Speaker
Description
The nuclear level density (NLD) represents the number of accessible energy states in a nucleus at a given excitation energy and is vital for modeling nuclear reactions and decay processes. At lower excitation energies, NLD is significantly enhanced by collective effects, rotational and vibrational motions, which are prominent in deformed nuclei. This phenomenon, referred to as collective enhancement (CELD), is often quantified by a deformation-dependent factor. As excitation energy rises, the ordered nature of collective motion breaks down, marking a shift from a collective to intrinsic single-particle excitation regime. Additionally, nuclear pairing interactions, which suppress level density at low energies, weaken with increasing temperature, further influencing the NLD behavior.

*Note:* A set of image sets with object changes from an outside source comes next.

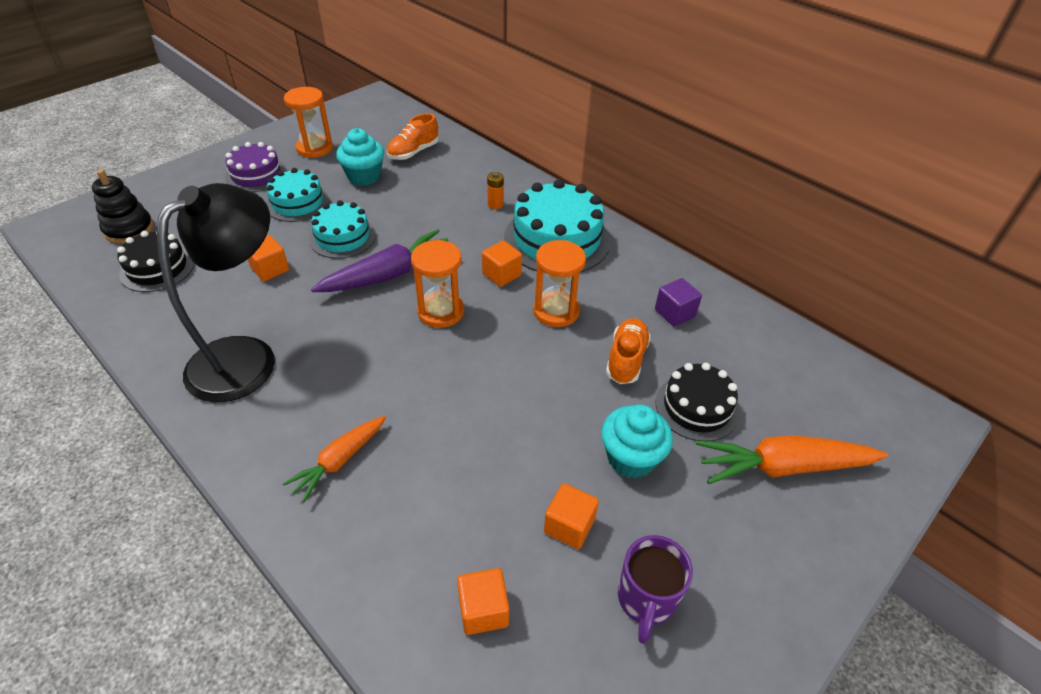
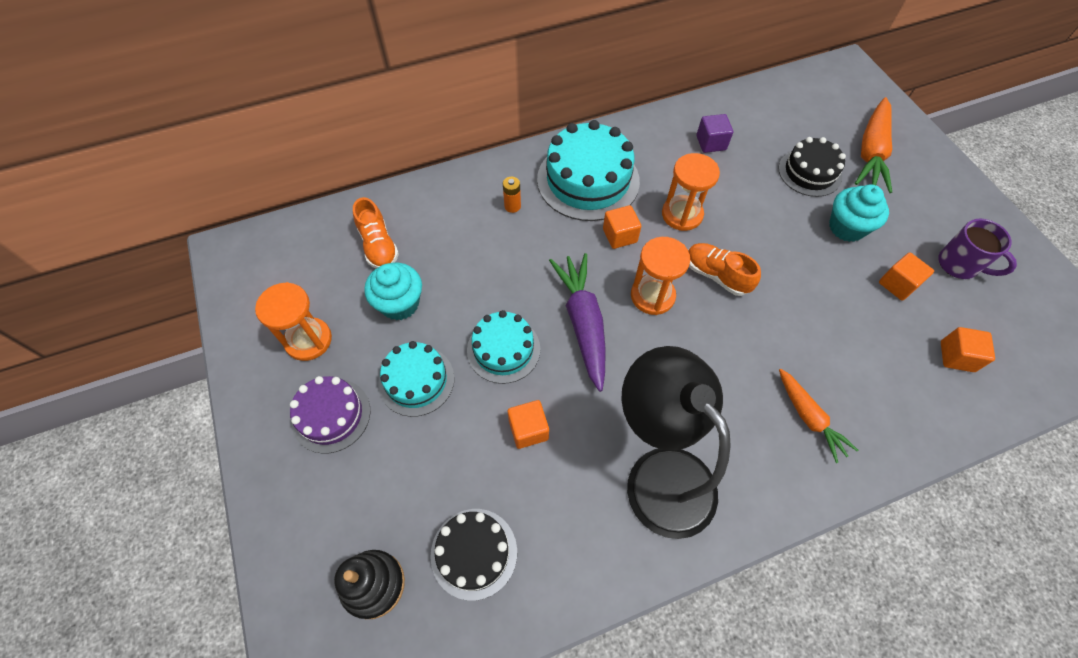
camera: 65 degrees left, 15 degrees up
(626, 359) = (751, 192): orange shoe -> orange shoe (716, 275)

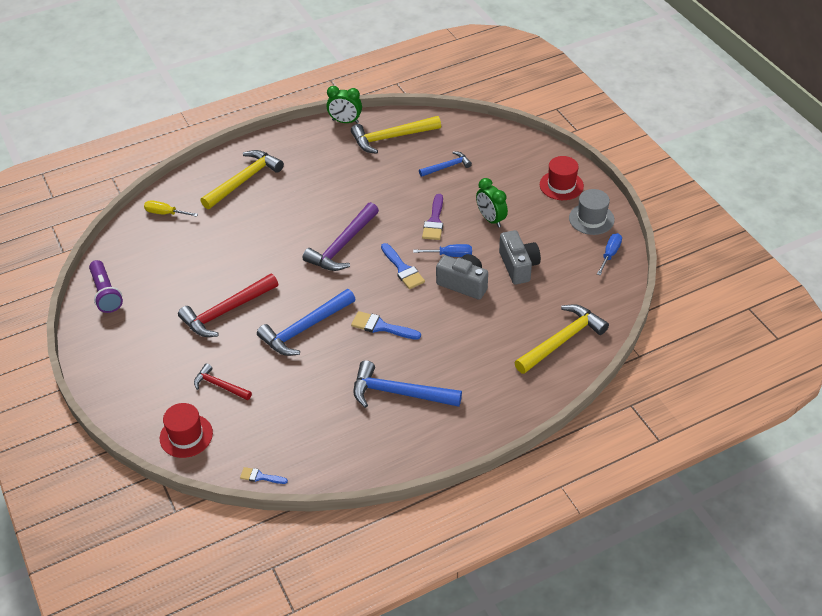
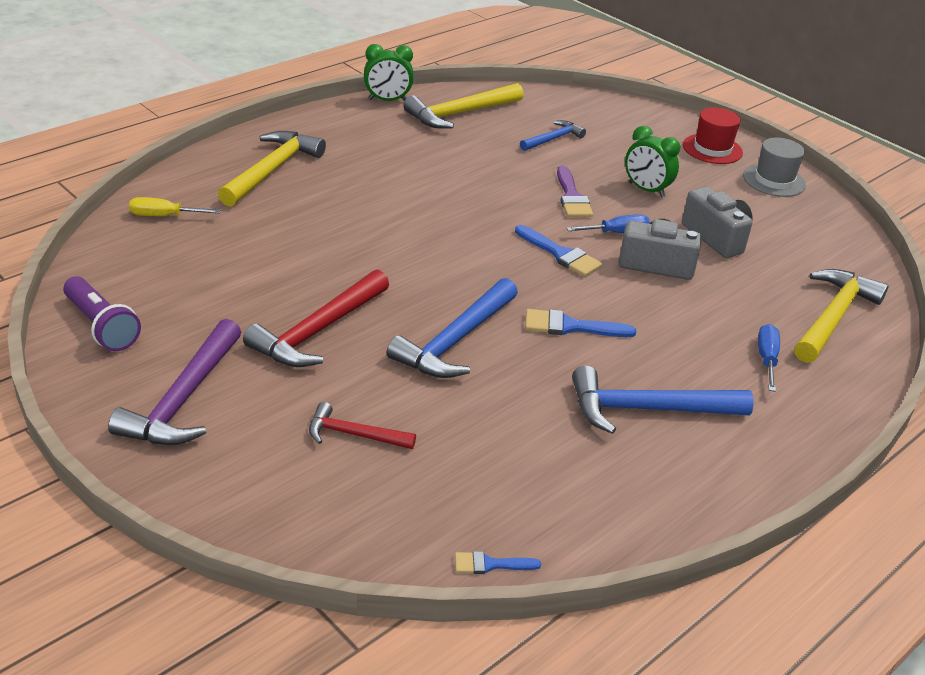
camera: 20 degrees left, 10 degrees down
(186, 436) = (328, 518): red hat -> none
(343, 245) = (458, 234): purple hammer -> purple hammer (184, 399)
(610, 254) = (824, 215): blue screwdriver -> blue screwdriver (766, 359)

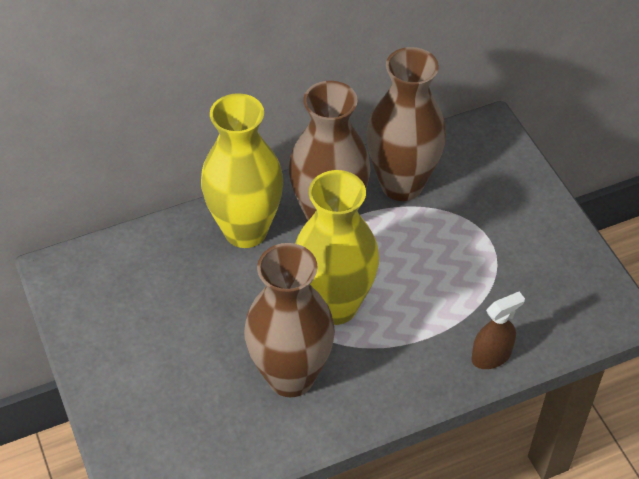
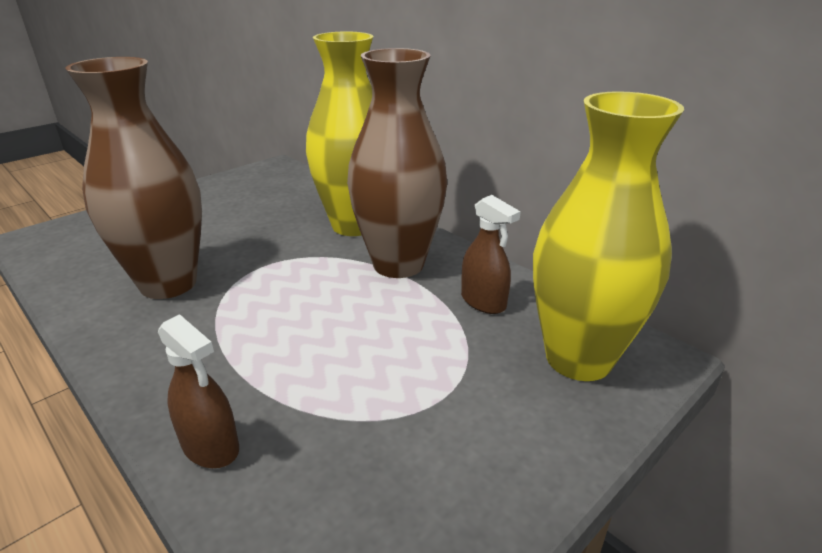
camera: 70 degrees right, 20 degrees down
(335, 306) = (273, 291): yellow vase -> yellow vase (578, 359)
(401, 185) = (483, 302): brown vase -> brown spray bottle

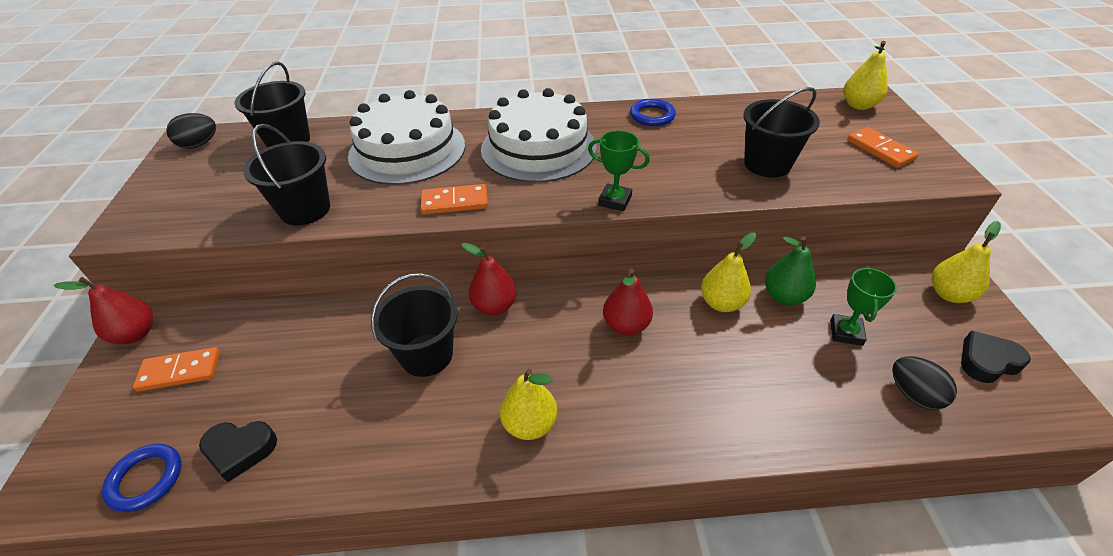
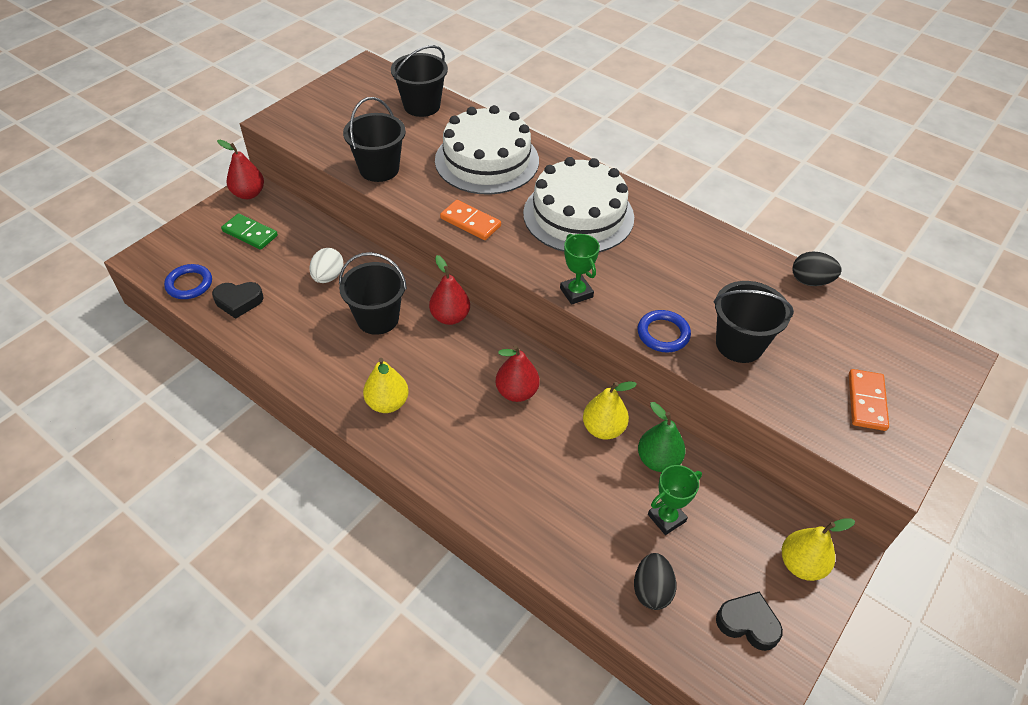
camera: 40 degrees right, 5 degrees up
(180, 371) = (250, 233): orange domino -> green domino
(199, 145) = (368, 77): black egg -> black egg (810, 281)
(240, 450) = (238, 301): black heart -> black heart turned 45 degrees counterclockwise
(327, 353) = (328, 277): none -> white egg
(652, 116) = (707, 242): blue ring -> blue ring (663, 334)
(858, 105) = (923, 352): yellow pear -> none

Experimental data across different mass regions consistently support the existence and subsequent fadeout of collective enhancement with rising excitation energy. These observations emphasize the need to incorporate both collective and pairing effects, along with their dependence on energy and deformation, for realistic and predictive NLD models. In the present study, we investigate the behavior of CELD and its fadeout in excited nuclei, emphasizing the correlation with nuclear deformation and excitation energy.
References:
1. N. Bohr, Nature 137, 344 (1936).
2. Rajkumar Santra et. al., Phys. Rev. C 107, 064611 (2023).
3. G. Hansen and A. Jensen, Nucl. Phys. A 406, 236 (1983).
4. T. Santhosh et. al., Phys. Rev. C 108, 044317 (2023).
5. G. Mohanto et. al., Phys. Rev. C 105, 034607 (2022).